■ Excerpted records:
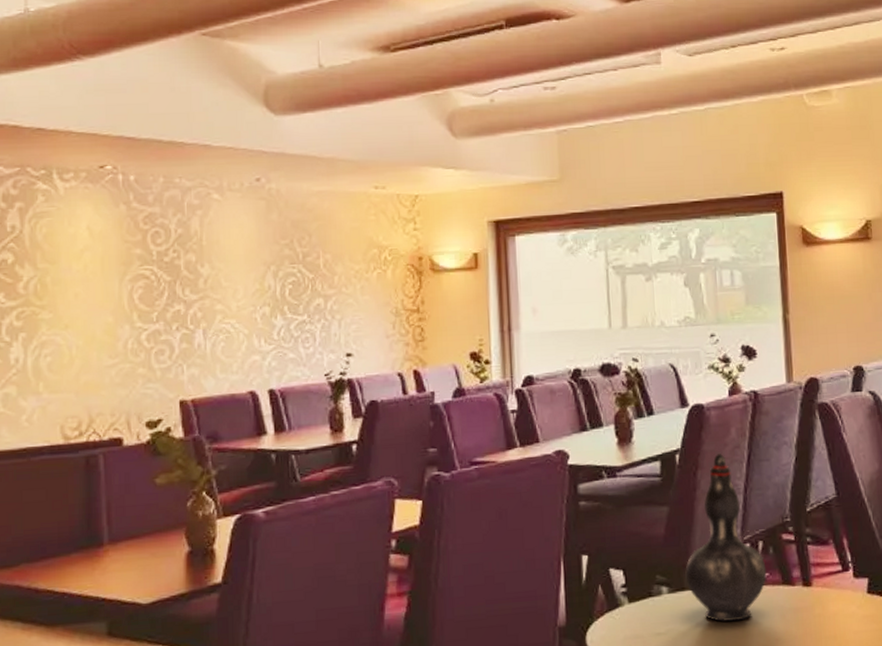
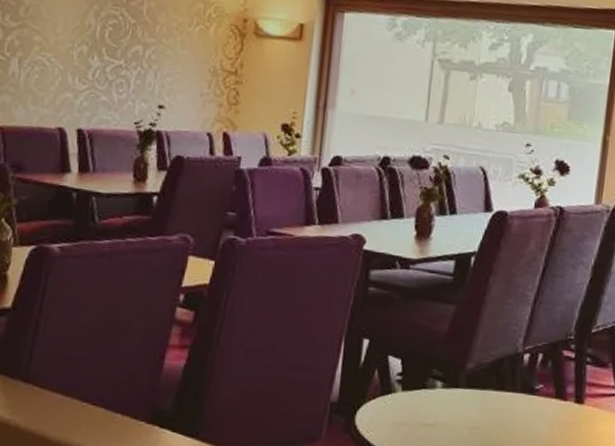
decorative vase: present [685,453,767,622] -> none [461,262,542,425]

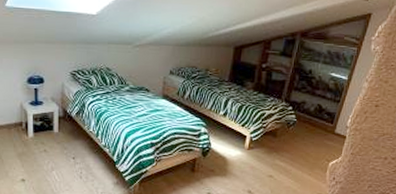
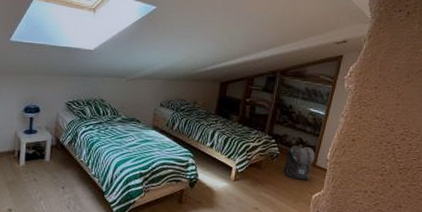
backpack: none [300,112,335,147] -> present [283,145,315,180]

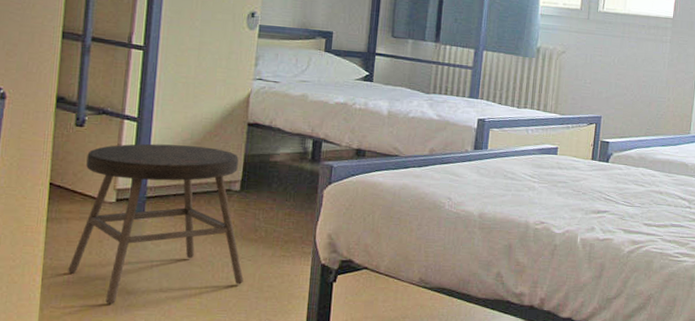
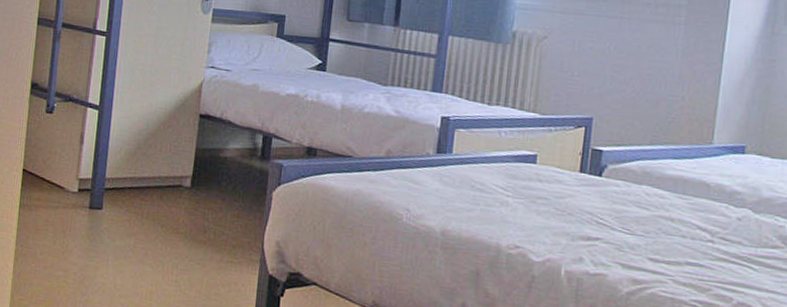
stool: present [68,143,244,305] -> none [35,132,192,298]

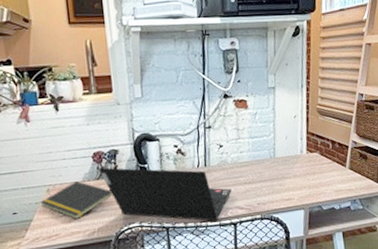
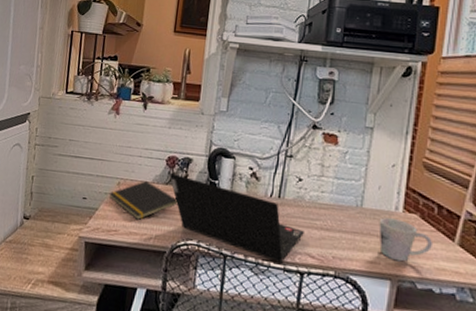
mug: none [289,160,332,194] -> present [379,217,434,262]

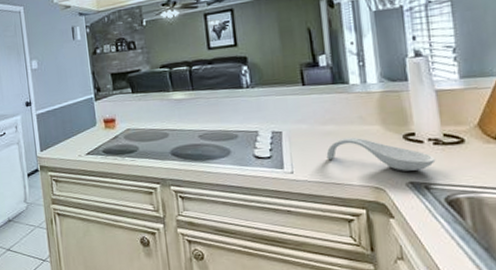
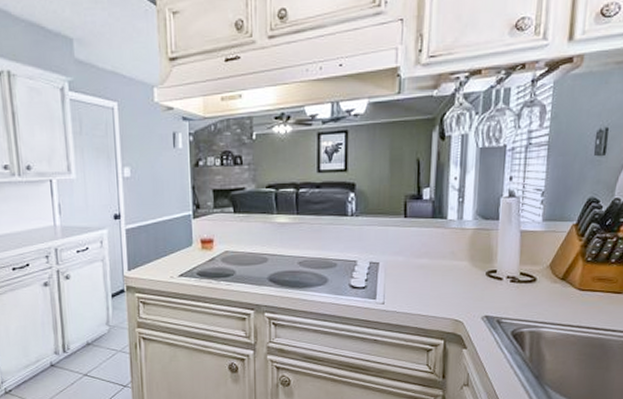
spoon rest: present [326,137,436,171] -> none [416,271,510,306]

■ Assigned task: Only the lines from the line that contains "mug: none [289,160,332,194]" through the end of the entries are to be written out, exactly and without pictures, both ends included.

■ Output for this exercise:
mug: none [289,160,332,194] -> present [379,217,434,262]

spoon rest: present [326,137,436,171] -> none [416,271,510,306]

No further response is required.